Richard Stanley Writing 'High Rise' For Vincenzo Natali
After making his biggest splash this year with the genetic thriller Splice, director Vincenzo Natali suddenly has the option to do some films he's wanted to do for some time. One of those is an adaptation of the J.G. Ballard novel High Rise, which is now being scripted by Richard Stanley in conjunction with Natali.
Bleeding Cool talked to Natali, who says that he's now working with Richard Stanley on High Rise. Stanley has made two minor landmark genre films, Hardware and Dust Devil, and intriguing docs like The Secret Glory (about an SS officer looking for the Holy Grail) and Voodoo doc The White Darkness. And, yes, he was famously fired four days into shooting the remake of The Island of Dr. Moreau, but snuck back on set disguised as one of the film's creatures. Brass balls on that guy.High Rise is a really intriguing project — any Ballard adaptation is, really — and it's one that seems quite well suited to the guy who made Hardware. Natali previously described the project:
This is about a building that is so enormous that it basically functions like a vertically integrated society. It's about what happens when that [high rise] society collapses. I call it a social disaster film; it's really fun, it's really crazy.
Hearing that Stanley is working on High Rise inflates my curiosity about the project. Natali says,
Richard [is] quite brilliant, and quite amazing. Extraordinary character. There aren't many like Richard Stanley...for years I had worked on High Rise myself, pretty much alone. At one point Rudy Wurlitzer had written a draft, He's quite a well known screen writer. That hadn't really worked out, and at a certain point, I just felt tapped out. So Jeremy Thomas suggested Richard who he had worked with in the past, so Richard's come in and he's really injected new blood into it. I think we're going to nail it, I think it's going to be great.
In addition, the director provided updates on possible films Tunnels and Neuromancer, the latter being his adaptation of William Gibson's trend-setting sci-fi novel.
On Tunnels, which would adapt the Roderick Gordon and Brian Williams book of the same name:
Tunnels, potentially, has money behind it, because it's being produced by Relativity. It's a kind of...almost a studio here in Hollywood. They back a lot of movies.

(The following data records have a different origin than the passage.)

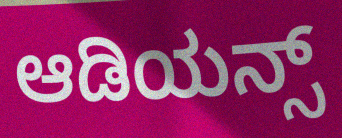
ಆಡಿಯನ್ಸ್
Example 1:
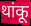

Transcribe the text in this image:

थांकू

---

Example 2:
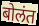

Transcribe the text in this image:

बोलंत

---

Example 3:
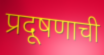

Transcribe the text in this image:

प्रदूषणाची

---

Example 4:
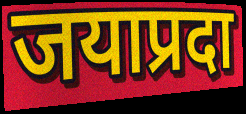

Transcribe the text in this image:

जयाप्रदा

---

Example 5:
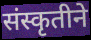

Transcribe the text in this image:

संस्कृतीने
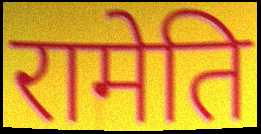
रामेति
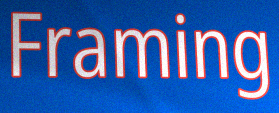
Framing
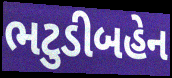
ભટુડીબહેન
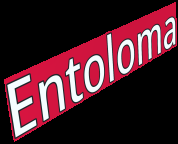
Entoloma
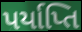
પર્યાપ્તિ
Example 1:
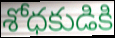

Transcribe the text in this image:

శోధకుడికి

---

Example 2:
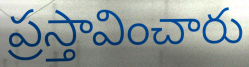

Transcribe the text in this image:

ప్రస్తావించారు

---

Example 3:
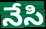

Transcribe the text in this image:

నేసి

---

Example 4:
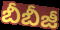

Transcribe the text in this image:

బీబీజీ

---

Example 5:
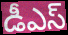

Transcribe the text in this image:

డీఎస్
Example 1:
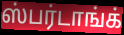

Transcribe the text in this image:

ஸ்பர்டாங்க்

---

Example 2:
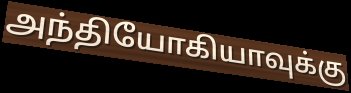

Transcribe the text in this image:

அந்தியோகியாவுக்கு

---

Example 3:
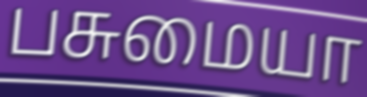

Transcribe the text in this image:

பசுமையா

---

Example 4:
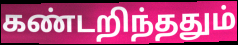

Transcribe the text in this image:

கண்டறிந்ததும்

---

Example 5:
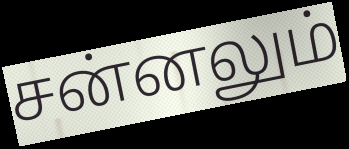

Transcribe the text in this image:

சன்னலும்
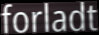
forladt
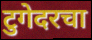
टुगेदरचा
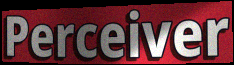
Perceiver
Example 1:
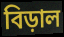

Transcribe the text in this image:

বিড়াল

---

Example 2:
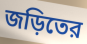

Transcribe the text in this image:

জড়িতের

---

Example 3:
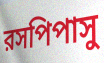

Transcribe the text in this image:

রসপিপাসু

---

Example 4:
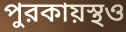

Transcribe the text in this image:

পুরকায়স্থও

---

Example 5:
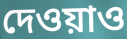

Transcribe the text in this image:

দেওয়াও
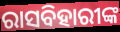
ରାସବିହାରୀଙ୍କ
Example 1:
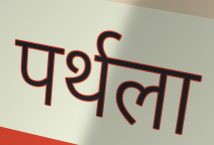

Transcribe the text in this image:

पर्थला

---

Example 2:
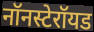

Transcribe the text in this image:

नॉनस्टेरॉयड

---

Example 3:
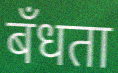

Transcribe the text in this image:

बँधता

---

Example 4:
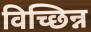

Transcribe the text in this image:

विच्छिन्न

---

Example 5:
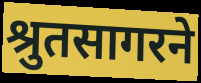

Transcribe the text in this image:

श्रुतसागरने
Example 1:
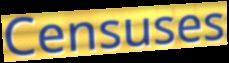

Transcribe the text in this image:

Censuses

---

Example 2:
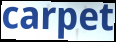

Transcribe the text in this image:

carpet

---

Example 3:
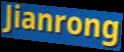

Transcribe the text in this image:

Jianrong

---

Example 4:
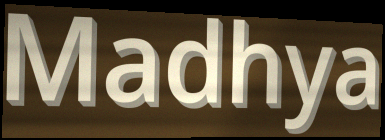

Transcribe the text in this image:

Madhya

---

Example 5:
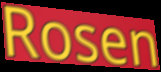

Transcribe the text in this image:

Rosen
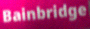
Bainbridge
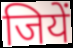
जियें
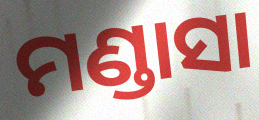
ମଣ୍ଡାସା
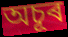
অচূৰ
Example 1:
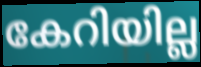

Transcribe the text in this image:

കേറിയില്ല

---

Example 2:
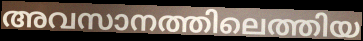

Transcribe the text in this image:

അവസാനത്തിലെത്തിയ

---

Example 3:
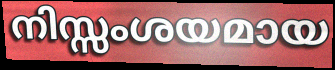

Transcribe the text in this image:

നിസ്സംശയമായ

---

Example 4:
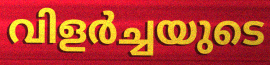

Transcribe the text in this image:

വിളർച്ചയുടെ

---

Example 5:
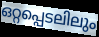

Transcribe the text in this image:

ഒറ്റപ്പെടലിലും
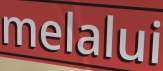
melalui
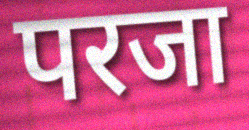
परजा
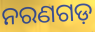
ନରଣଗଡ଼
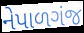
નેપાળગંજ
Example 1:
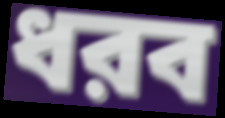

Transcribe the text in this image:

ধরব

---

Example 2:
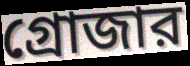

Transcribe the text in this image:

গ্রোজার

And check the full interview for a lot of talk about the direction Neuromancer might take, but here's a condensed update:
Neuromancer is something that's happened very recently. Literally yesterday, I finished my first rough draft of it, so it's in it's infant stages. I'm actually very hopeful for it after Inception, because I think that they share enough material, there's enough connective tissue between those movies, that people could see how Neuromancer could be made; but not enough so that it doesn't stand out on it's own, as something original...The cyberspace element of it would be a completely abstract universe. So it will be the opposite of The Matrix. Except for some very discreet scenes we are not in a world that looks like our own.... I don't think that it should in any way feel like the real world, and in fact, not a great deal of the movie, or the book, takes place in that universe. We only glimpse it periodically, and in fact the rest of the film takes place in very much a real, gritty world. My approach to this is pretty far from The Matrix. I think the Matrix is very much a comic book kind of universe with a heightened, stylised reality, in both The Matrix universe and the real world.